Task objective —
All of the data should be copied exactly, with the pictures left out.

_ _ _ _ _

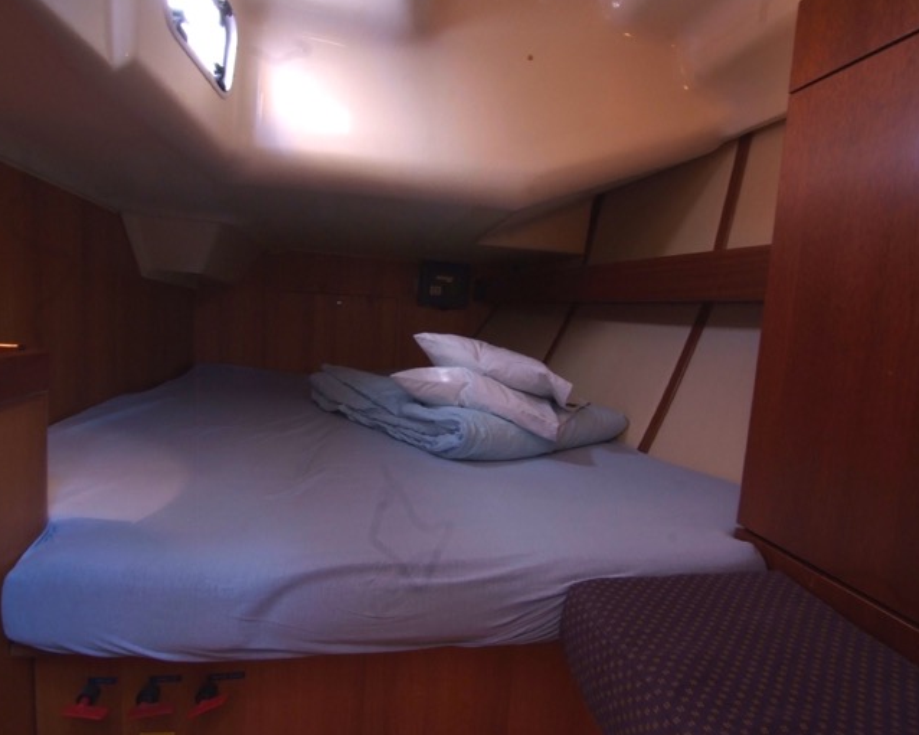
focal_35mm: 20
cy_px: 371
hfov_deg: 80.4
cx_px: 441
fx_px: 544
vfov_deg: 68.1
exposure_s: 1/8
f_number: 13
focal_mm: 11
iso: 500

_ _ _ _ _

Task result —
focal_35mm: 20
cy_px: 371
hfov_deg: 80.4
cx_px: 441
fx_px: 544
vfov_deg: 68.1
exposure_s: 1/8
f_number: 13
focal_mm: 11
iso: 500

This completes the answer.